In 1959, Erich Koch, who had served as Reichskommissar in Ukraine, was tried and sentenced to death by a Polish court for crimes committed in occupied Poland during World War II. He was never tried or convicted for his war crimes in occupied Ukraine. Due to ill health, Koch’s sentence was commuted to life in prison. He died of natural causes in his prison cell at Barczewo prison in Poland on November 12, 1986. 

Postwar Memorialization

In the immediate decades after the war, Babyn Yar became a symbol of struggles over the memory of World War II and the Holocaust in the Soviet Union. Despite many efforts, there was no memorial at the site until the Soviets installed a monument in 1976. Deemphasizing the Jewish tragedy at Babyn Yar, the text on the monument referred to the site’s estimated 100,000 victims without indicating that approximately one-third of them were Jews killed in the late September 1941 massacre.

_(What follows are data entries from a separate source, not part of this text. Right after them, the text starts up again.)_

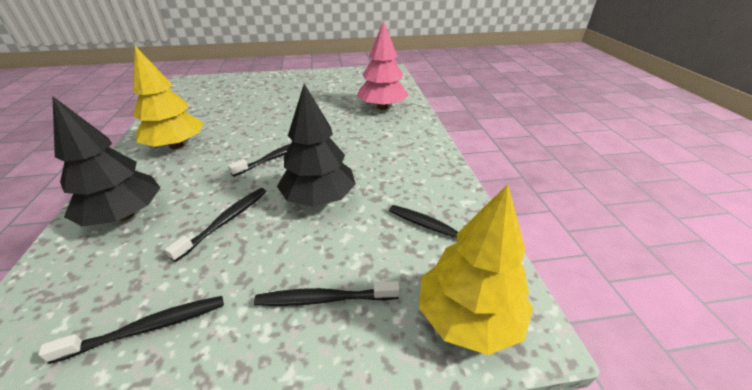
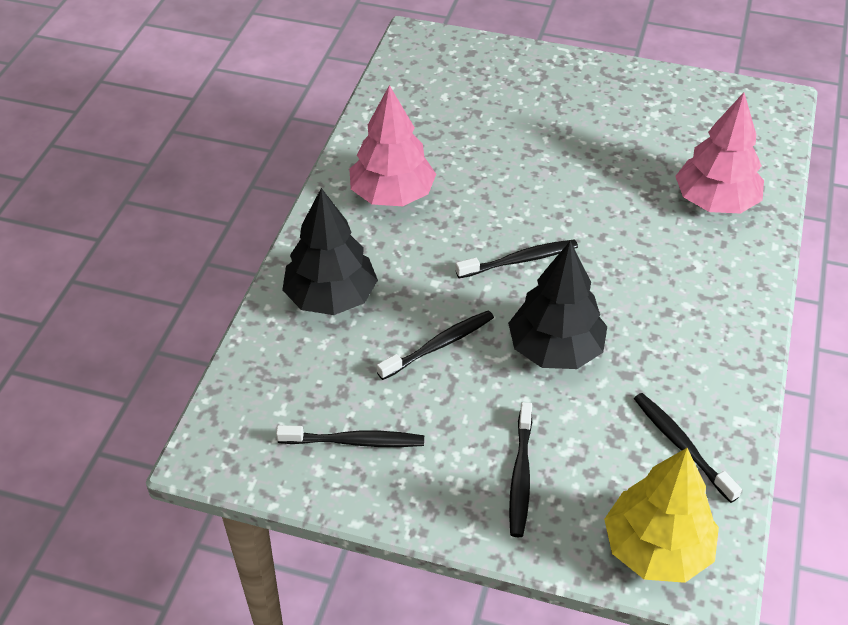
camera: 25 degrees right, 10 degrees up
yellow tree [133,46,203,149] -> pink tree [349,85,436,206]
black toothbrush [254,281,400,306] -> black toothbrush turned 105 degrees counterclockwise [509,402,532,537]

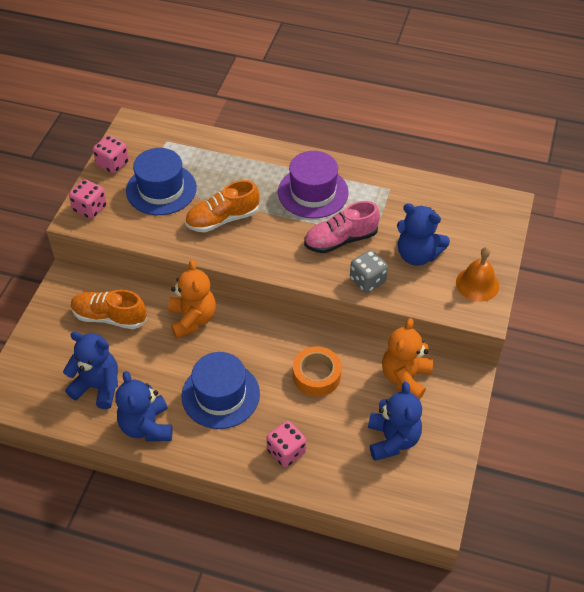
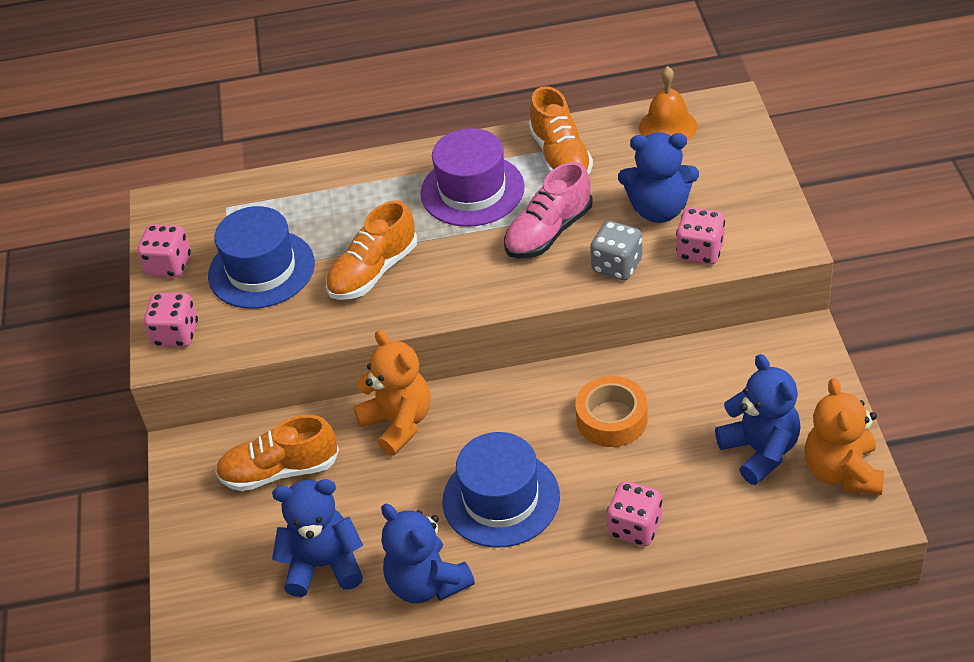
camera: 20 degrees left, 5 degrees down
orange teddy bear [382,318,433,400] -> orange teddy bear moved to [804,378,884,495]
orange bell [456,247,499,302] -> orange bell moved to [639,66,697,141]
none -> orange shoe [529,86,593,175]
none -> pink dice [676,207,725,265]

As the Soviet Union was dissolving in the wake of Ukraine’s declaration of independence in August 1991, a Menorah-shaped monument to the Jewish victims of Babyn Yar was erected on September 29, the 50th anniversary of the mass shooting. The site, which is now a public park, and the surrounding area have since seen a proliferation of monuments to various groups of victims of the German occupation.